Conocí, hace mucho tiempo, a una reina sin corona ni castillo. Era la más poderosa que había, pero no por tener a su disposición a caballos y peones, no, lo era por su libertad.

Una noche fresca de otoño, nos arribó una tormenta, una que según los grandes consejeros y las mayores adivinas anunciaba guerra y desolación. Desesperado, el joven rey dio la orden de llevar ante él la libertad más pura que había para equilibrar la esperanza entre su pueblo, y su mente.

Y por supuesto, la orden no se hizo esperar, pues ante él ella se hizo presente.

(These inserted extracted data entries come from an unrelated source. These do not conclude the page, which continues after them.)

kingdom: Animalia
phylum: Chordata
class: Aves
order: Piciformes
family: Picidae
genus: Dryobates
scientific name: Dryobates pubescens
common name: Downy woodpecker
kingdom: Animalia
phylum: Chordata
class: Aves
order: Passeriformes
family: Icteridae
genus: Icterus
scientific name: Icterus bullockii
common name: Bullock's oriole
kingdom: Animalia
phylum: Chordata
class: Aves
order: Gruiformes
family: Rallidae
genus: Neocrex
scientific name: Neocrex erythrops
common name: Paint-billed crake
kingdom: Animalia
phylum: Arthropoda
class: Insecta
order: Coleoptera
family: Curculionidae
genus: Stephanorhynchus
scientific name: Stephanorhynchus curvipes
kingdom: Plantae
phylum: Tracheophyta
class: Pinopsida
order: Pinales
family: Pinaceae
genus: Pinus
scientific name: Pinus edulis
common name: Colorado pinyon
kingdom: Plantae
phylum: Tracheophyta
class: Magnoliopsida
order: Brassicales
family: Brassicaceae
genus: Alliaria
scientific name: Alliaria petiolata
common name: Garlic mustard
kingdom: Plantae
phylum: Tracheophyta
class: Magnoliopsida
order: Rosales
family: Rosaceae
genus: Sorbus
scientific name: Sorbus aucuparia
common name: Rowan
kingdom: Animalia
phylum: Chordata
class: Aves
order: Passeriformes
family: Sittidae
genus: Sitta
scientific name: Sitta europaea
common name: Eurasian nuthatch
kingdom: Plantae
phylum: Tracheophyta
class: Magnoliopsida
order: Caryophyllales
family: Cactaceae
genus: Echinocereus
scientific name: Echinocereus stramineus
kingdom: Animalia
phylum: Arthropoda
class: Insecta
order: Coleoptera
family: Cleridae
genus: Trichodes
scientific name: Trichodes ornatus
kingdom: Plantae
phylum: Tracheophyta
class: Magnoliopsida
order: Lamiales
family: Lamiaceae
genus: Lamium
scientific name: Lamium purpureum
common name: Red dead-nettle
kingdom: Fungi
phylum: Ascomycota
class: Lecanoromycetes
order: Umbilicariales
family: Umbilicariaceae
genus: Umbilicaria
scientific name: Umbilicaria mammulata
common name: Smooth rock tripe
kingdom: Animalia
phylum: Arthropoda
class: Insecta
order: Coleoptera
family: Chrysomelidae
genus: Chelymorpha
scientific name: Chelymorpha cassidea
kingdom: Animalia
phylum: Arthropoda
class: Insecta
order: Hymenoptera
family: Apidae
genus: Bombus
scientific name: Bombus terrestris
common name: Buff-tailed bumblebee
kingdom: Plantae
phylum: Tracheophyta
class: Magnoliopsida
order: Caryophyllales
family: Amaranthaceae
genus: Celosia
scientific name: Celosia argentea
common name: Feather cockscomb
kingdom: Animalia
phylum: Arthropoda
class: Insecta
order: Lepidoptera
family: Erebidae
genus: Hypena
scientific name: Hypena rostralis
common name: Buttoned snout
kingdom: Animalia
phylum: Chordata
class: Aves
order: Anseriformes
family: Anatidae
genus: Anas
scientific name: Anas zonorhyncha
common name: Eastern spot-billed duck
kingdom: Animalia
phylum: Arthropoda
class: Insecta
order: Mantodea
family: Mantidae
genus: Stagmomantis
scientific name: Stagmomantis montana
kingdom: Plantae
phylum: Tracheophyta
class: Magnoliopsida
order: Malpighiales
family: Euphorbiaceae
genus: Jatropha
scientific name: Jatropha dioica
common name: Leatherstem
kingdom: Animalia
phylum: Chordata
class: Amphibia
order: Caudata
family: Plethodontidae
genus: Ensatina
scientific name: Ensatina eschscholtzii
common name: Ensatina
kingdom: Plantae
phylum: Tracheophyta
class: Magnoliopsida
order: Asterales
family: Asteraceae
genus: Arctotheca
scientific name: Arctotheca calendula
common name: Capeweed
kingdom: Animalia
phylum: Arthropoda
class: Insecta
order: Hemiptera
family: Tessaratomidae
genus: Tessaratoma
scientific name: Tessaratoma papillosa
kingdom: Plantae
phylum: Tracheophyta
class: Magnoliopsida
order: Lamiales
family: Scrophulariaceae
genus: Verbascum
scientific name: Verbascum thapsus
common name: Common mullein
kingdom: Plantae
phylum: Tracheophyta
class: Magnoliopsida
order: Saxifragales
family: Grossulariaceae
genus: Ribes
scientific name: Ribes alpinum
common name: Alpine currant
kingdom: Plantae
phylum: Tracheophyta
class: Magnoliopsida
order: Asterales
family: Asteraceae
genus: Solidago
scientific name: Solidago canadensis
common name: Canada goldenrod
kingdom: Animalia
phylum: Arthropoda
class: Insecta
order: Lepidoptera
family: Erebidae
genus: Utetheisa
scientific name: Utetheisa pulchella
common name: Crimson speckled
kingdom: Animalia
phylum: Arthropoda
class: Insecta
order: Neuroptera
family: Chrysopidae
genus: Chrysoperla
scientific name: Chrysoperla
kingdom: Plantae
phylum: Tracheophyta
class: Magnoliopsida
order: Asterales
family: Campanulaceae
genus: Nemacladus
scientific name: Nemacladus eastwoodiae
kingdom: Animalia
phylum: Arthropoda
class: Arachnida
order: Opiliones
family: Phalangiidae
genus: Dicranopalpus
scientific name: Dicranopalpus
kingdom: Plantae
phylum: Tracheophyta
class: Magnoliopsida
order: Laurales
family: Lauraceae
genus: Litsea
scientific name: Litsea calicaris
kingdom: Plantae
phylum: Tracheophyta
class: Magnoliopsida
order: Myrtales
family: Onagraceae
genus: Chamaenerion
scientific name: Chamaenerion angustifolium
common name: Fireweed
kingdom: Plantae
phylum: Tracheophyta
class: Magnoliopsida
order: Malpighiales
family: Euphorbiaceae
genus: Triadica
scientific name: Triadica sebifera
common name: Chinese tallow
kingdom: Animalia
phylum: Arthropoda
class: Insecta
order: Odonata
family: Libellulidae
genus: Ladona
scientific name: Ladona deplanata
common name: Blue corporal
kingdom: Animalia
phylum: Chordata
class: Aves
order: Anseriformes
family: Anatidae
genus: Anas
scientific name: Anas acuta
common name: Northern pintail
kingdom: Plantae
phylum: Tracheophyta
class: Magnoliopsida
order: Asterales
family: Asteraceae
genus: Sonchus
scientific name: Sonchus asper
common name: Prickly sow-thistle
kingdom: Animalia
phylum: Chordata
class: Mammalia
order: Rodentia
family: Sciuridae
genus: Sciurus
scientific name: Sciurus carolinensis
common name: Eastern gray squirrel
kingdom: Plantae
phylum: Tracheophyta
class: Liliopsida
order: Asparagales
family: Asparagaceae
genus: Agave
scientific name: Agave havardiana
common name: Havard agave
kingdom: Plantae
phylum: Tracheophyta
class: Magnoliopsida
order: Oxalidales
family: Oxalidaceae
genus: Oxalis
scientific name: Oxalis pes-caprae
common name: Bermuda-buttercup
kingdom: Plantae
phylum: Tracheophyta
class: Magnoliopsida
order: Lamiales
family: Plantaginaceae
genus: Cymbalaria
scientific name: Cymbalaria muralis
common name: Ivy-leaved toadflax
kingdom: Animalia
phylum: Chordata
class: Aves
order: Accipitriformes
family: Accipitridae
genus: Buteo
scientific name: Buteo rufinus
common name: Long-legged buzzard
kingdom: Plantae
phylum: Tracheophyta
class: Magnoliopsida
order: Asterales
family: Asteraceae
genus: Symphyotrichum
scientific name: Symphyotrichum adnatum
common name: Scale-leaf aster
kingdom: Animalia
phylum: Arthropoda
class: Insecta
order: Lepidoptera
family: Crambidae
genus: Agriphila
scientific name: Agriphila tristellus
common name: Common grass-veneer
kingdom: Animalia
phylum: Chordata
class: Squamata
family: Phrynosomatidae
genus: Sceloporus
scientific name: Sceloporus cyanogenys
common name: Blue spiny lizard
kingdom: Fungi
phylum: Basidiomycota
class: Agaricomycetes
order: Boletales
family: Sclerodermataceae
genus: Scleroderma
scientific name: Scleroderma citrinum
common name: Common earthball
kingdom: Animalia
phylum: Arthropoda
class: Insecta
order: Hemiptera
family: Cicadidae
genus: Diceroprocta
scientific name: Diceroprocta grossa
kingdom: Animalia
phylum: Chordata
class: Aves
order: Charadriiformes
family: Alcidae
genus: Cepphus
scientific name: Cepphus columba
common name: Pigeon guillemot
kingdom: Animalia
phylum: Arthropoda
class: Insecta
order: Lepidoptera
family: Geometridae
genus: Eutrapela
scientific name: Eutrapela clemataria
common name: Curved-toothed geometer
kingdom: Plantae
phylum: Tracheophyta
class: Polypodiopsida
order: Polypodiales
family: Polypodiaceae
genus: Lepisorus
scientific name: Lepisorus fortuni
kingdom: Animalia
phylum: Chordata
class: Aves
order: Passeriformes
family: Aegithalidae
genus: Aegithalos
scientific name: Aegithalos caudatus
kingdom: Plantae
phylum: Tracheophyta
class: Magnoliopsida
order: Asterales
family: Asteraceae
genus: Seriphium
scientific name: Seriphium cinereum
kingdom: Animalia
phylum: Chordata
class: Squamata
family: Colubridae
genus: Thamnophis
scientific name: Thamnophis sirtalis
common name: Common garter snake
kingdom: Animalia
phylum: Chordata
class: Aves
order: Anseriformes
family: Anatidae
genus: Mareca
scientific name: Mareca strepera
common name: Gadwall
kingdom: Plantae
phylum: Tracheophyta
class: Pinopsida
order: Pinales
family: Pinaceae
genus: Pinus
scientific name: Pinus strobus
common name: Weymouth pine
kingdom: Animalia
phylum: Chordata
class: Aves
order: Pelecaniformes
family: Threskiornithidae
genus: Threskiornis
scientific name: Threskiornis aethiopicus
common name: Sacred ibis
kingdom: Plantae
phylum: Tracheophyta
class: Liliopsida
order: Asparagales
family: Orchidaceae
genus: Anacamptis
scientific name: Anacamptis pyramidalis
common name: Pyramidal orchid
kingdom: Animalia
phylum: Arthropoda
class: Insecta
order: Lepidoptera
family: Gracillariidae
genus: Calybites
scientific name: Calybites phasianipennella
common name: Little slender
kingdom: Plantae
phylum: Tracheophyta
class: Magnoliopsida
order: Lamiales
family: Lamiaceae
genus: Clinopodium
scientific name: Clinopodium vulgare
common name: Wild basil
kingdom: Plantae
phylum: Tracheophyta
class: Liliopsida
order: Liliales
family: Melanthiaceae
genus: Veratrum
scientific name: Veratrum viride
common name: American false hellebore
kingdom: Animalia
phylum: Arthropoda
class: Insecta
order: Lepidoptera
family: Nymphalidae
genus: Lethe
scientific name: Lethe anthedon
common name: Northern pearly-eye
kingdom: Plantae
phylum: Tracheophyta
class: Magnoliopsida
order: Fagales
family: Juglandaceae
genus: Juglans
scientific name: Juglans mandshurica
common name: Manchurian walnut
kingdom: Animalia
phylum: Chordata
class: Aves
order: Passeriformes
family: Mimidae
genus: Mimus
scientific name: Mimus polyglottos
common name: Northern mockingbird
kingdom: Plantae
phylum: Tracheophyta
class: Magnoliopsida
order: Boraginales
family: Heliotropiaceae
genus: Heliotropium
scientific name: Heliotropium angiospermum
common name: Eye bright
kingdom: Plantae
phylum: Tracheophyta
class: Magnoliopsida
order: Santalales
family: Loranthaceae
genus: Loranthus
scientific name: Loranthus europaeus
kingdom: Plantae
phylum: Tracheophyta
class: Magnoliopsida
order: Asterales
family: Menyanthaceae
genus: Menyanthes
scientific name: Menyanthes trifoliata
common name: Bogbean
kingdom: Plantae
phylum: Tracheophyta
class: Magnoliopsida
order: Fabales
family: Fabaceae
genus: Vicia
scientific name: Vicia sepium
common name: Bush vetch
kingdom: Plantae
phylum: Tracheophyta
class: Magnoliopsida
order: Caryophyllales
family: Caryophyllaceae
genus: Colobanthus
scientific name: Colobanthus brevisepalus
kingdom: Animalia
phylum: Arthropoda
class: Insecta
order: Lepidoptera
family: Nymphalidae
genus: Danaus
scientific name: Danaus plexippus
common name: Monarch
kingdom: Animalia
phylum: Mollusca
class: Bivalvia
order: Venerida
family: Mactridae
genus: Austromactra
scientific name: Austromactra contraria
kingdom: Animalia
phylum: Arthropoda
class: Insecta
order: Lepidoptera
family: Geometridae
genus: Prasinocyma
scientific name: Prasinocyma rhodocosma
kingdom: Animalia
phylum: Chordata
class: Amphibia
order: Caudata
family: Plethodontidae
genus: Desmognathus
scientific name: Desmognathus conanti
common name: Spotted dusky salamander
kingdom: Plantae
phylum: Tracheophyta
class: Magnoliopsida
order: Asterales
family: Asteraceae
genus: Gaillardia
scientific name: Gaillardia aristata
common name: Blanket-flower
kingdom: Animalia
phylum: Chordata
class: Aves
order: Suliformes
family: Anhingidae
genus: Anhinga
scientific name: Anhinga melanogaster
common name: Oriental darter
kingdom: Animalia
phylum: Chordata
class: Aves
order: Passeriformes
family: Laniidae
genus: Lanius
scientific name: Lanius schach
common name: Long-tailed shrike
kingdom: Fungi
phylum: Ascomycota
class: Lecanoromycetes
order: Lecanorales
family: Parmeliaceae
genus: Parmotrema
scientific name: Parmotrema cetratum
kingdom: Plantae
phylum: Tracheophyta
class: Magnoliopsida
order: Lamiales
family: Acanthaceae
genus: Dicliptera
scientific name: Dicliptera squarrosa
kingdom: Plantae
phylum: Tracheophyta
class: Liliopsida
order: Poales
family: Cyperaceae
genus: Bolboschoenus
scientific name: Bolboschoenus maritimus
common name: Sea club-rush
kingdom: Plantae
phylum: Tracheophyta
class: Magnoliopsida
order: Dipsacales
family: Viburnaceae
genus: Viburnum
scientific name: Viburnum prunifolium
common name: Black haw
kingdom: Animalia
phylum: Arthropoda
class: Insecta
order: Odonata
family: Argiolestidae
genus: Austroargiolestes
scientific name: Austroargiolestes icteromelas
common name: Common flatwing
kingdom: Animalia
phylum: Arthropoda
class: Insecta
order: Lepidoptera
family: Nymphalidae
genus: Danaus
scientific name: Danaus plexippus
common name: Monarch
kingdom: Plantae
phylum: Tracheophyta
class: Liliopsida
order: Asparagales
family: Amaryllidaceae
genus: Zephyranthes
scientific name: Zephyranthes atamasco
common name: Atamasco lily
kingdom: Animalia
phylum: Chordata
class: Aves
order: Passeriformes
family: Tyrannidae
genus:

El rey, aseguró que merecía su reinado como intercambio, la dama, usaría su libertad para protegerlo mientras dirigía a sus hombres, tendría el derecho de tener más poder que cualquier otra y solo él estaría por encima de ella, sin embargo, la ignorancia lo cegó, y su promesa no tardó en mancharse con la roja, pero obscura tinta de la mentira, su firma, el contrato y su palabra no valieron nada.

Al alba del día siguiente, la libertad de la dama fue coartada, ¿qué clase de rey podría marchitar la inocente idea de la felicidad?, solo alguien de corazón pétreo pudo haber osado usarla…como una pieza.